WORK TASK — In the records below, the line containing "mug: none [27,512,83,590]" is the first to keep. Retype it and all later lines exactly, through the end.

GIVEN INFORMATION —
======

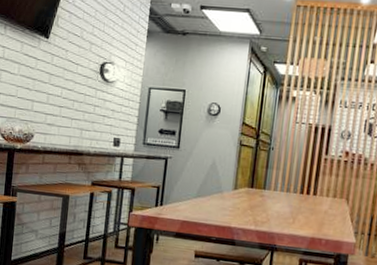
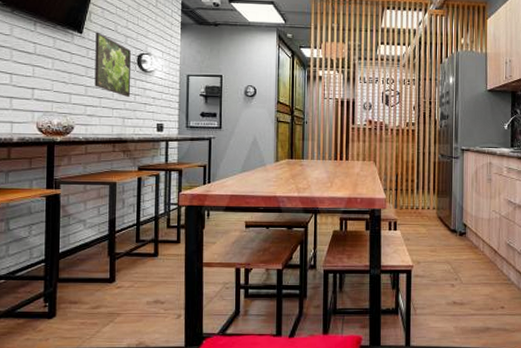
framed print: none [56,37,94,109] -> present [94,32,132,98]

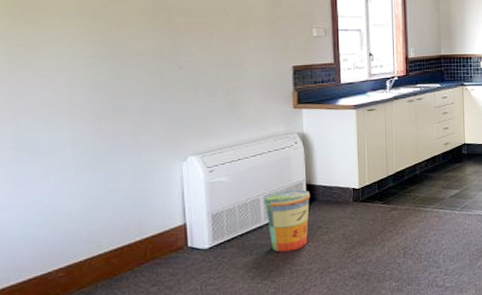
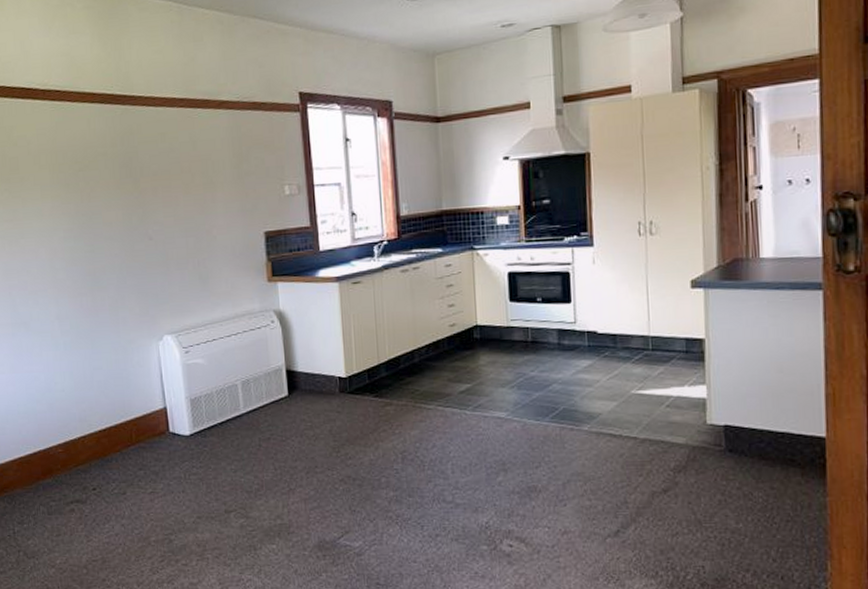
trash can: present [264,189,311,252] -> none [242,376,292,445]

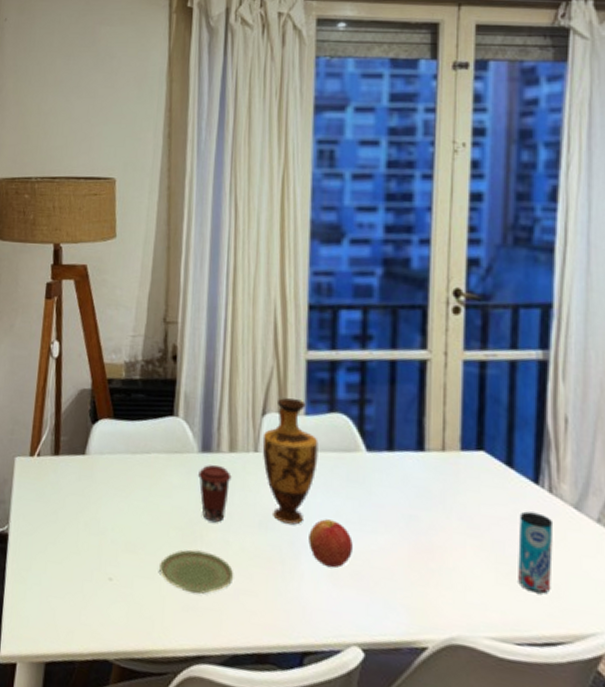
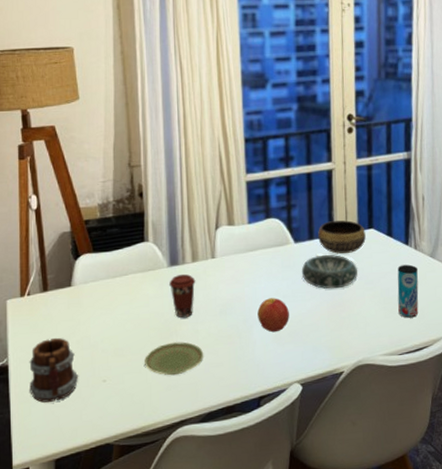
mug: none [27,512,83,590] -> present [29,337,79,403]
vase: present [262,397,318,525] -> none [217,212,260,308]
decorative bowl: none [374,473,458,527] -> present [301,254,358,289]
bowl: none [401,430,472,480] -> present [318,220,366,254]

======

ANSWER —
mug: none [27,512,83,590] -> present [29,337,79,403]
vase: present [262,397,318,525] -> none [217,212,260,308]
decorative bowl: none [374,473,458,527] -> present [301,254,358,289]
bowl: none [401,430,472,480] -> present [318,220,366,254]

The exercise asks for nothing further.